For inter-utterance control, the team computes direction vectors between contrastive style prompts in the embedding space and applies simple interpolation, enabling smooth gender conversion (99-100% success rate), pitch adjustments up to 36 Hz, and speed changes up to 1.6 syllables per second. For intra-utterance transitions, they identified a strong attention bias toward early tokens in autoregressive TTS decoders. To mitigate this, they introduced KV-cache swapping and sliding-window attention masking, which allow the model to change speaking style mid-sentence without abrupt glitches. Experiments show speaker similarity remains high (0.81-0.91) and perceptual smoothness scores reach 3.48-4.48 (on a 1-5 scale), demonstrating the method's practicality for real-time voice modulation.
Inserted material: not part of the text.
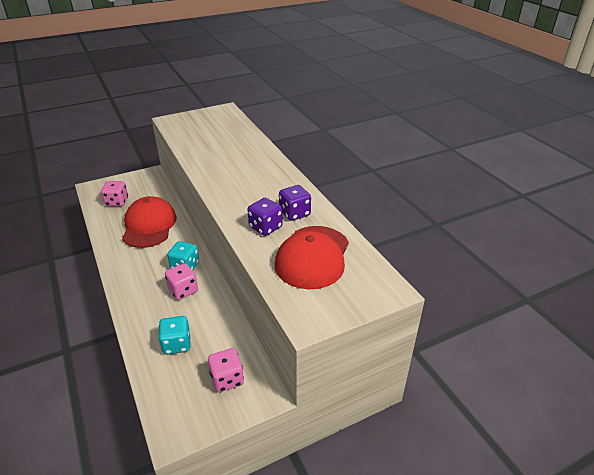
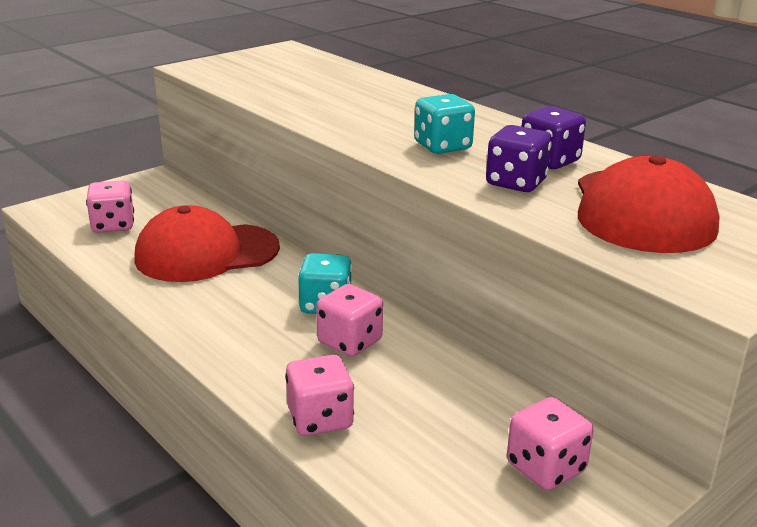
camera: 15 degrees left, 10 degrees down
red cap [122,196,176,248] -> red cap turned 90 degrees counterclockwise [134,205,280,282]
turquoise dice [158,316,190,355] -> turquoise dice moved to [414,94,475,154]
none -> pink dice [285,355,354,436]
- Inter-utterance style interpolation via direction vectors achieves 99-100% gender conversion success and up to 36 Hz pitch variation.
- Intra-utterance style transitions enabled by KV-cache swapping and sliding-window attention masking overcome autoregressive decoder bias.
- Maintains high speaker similarity (0.81-0.91) and perceptual smoothness (3.48-4.48) during dynamic style changes.
Why It Matters
Enables natural, dynamic voice modulation for AI assistants, audiobooks, and real-time dubbing applications.